I still have to rip the table off to get at the X axis assembly, but things are improving. At the very least I shouldn't have any more issues with climb milling, and my rapids are up to 120inches per minute (haven't really tweaked them any more to see if I can go higher).


----------



## Tony Wells (Oct 28, 2013)

It's not uncommon to see that much. In fact, unless the bearings are made for a high preload, when things start warming up it may be too tight. I would want to put the machine in a move loop for an hour and check it again. 

Unless you are interpolating bores or closely sized radii, I would be content with 0.001. You'd only see that as small steps on the quadrant points in the circle anyway. Tool pushoff could easily be more than that anyway.


----------



## DMS (Oct 28, 2013)

Thanks Tony. I've been doing a bit of reading elsewhere, and 0.001-0.002" inches seems to be "good" for anything but a high end machine. I may play with backlash comp once I get the X axis sorted. Overall it's running smooth; I think I just had some unrealistic "expectations". In my mind I was thinking "I would be happy with 5 tenths". Hehe, what a schmuck


----------



## Tony Wells (Oct 28, 2013)

I'd be very happy with a half....but not really disappointed in 0.001. I have seen and made quite a few parts that location is critical to the point that positioning was more critical than that, but easy enough to work around just by making sure the toolpath approach was the same on all related features. Unless you are doing work that doesn't allow for that, you may have to just work with comp to get what you need. A conversion is likely not going to be quite as accurate as a dedicated design CNC machine anyway, so I'd be content as is. After you run for a while, it would need to be rechecked anyway. Things will change.


----------



## COMachinist (Oct 28, 2013)

Hi DMS
If you plan to run Mach3 or 4 Mach has a backlash comp on in it, and it works good. You can almost get 5-6 thou working with it, and .001 is no problem. A thou is'n bad on an Asian mill. You can also repact the ballnuts with larger balls that will realy get the backlash down quick. I repacted mine with balls I got off fleebay cheap. Went up by .0002 each try and the backlash just got better untill it was down to less than .001 but the machine want hold lesss than a thou any way.:allgood: 
Congrat's on getting your mill going.
CH


----------



## DMS (Oct 29, 2013)

Thanks for the kind words.

I am running a dual ballnut setup with belleville springs. One of the things I did to improve the backlash was to increase the preload to 210 lbf (up from 105 lbf) made a huge difference. Also, preloading the bearing blocks brought the play in the bearing blocks down below 2 tenths unless I really crank on things. X and Y are both at around 1 thousands now.

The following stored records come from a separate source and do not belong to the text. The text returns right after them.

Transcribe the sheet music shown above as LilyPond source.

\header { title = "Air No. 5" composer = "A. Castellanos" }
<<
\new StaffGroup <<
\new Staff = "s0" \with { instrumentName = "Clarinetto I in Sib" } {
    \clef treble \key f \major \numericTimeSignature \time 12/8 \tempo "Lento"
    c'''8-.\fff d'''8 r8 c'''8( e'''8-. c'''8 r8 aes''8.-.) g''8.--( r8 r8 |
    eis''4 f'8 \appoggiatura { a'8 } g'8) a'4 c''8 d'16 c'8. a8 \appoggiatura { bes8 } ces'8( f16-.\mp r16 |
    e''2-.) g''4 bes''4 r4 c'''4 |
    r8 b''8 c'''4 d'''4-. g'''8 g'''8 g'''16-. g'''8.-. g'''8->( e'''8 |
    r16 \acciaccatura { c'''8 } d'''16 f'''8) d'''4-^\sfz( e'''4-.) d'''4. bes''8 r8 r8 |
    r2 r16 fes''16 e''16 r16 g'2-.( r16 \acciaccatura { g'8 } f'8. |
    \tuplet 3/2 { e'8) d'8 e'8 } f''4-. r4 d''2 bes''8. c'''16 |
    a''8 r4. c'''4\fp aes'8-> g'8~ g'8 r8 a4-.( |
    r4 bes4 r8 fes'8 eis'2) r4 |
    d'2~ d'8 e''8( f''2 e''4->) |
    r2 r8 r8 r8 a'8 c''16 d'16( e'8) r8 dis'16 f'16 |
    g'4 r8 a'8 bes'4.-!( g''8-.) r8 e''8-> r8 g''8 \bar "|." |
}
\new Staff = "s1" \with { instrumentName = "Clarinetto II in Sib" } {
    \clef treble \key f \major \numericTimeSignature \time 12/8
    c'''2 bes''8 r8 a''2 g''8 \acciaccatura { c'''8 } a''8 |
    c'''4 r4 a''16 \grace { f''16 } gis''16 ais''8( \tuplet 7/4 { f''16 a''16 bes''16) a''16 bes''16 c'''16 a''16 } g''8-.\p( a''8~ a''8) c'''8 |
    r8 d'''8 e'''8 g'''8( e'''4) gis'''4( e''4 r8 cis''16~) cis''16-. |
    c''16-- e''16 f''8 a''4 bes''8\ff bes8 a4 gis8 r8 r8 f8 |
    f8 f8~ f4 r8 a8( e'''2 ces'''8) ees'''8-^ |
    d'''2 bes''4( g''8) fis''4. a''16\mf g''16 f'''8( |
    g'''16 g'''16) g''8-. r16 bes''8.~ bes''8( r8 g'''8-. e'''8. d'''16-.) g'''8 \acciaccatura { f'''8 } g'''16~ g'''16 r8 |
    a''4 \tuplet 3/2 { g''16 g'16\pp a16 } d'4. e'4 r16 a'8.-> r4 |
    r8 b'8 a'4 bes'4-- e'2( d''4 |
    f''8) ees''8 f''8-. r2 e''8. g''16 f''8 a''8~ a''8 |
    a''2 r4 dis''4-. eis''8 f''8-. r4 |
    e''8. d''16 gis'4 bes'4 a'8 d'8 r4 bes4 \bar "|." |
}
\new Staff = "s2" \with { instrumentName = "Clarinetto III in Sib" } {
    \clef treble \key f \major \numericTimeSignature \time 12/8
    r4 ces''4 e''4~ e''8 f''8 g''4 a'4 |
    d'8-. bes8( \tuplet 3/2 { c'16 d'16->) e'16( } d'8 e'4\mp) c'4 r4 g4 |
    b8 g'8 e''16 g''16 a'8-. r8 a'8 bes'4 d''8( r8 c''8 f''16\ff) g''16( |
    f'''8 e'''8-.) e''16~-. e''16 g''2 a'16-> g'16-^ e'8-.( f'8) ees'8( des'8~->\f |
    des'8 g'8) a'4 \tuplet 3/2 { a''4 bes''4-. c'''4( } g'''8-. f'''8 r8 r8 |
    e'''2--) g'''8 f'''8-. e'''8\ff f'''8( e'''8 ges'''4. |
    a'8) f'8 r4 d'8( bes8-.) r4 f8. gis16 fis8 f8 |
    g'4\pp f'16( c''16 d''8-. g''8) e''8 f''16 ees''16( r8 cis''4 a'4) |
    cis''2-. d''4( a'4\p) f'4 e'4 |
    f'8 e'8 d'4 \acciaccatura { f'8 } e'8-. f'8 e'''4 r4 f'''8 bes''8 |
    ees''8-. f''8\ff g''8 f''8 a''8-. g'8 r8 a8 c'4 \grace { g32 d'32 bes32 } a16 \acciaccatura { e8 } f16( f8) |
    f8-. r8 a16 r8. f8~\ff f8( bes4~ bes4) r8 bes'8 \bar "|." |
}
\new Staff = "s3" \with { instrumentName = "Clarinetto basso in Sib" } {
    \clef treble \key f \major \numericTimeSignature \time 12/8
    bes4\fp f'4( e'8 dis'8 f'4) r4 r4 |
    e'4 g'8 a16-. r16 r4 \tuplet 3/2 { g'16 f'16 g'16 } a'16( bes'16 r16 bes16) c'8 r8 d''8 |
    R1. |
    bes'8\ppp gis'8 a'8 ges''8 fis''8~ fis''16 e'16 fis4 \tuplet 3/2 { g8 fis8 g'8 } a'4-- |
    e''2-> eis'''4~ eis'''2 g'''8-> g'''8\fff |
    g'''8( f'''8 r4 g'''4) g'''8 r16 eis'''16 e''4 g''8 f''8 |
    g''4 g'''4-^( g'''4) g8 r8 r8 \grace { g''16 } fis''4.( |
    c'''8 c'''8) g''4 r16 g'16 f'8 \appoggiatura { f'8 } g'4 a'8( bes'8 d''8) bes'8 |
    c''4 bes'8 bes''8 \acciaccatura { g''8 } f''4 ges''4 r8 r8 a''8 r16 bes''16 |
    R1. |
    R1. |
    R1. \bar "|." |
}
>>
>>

As far as backlash comp, I may play with it. I have been running with the stock acme screws for about a year now, and they had about 12.5 thousands backlash in them . I am using LinuxCNC, and it was able to get pretty decent results. I was also thinking of using leadscrew mapping because I used low grade (0.004" per foot) screws. We'll see how that works. I got things tuned tonight. Tomorrow I will try cutting some circles, and see how round they are. I was able to run some pretty nice circles just air cutting; 1 inch diameter at 120ipm and it sounds smooth.


----------



## brucer (Nov 7, 2013)

I would also but a bit of weight on it to duplicate weight on the table, set up a loop and let it run for a long time..  Do the run in on it, then readjust...


----------



## jumps4 (Nov 10, 2013)

I have about .002 in X an Y on my zx45 and it's not an issue for what I build. mach3 takes good care of compensation and if certain areas of a part require real precision like bearing seat locations and sizes, I machine that area larger than needed and true with a boring head to spec. The bulk of most parts is the shape and only a few areas of a part require real precision. I have the cnc build the item then go manual for exacting precision where needed. I think of it like working with castings. If you price real quality ball screws at thousands of dollars then look at what we are using in our home grown machines a compromise will keep you from beating your brains out and quality parts will still be made. it's a matter of knowing your machine.
steve


----------



## DMS (Nov 10, 2013)

I posted some pictures of the conversion here [thread]18812[/thread].

After some tweaking I am getting about 0.001" on both X and Y, and am satisfied. Everything is smoother, tighter, and rapids are about double what I was getting before. I took a gamble on these cheap screws; they were a bit of work to get working, but ultimately they work quite well. I still have issue of accuracy (these are rated at 0.004" per foot), but I rarely make anything over 6 inches, and at that size I think I can manage a couple thousandths until I map the screws.


----------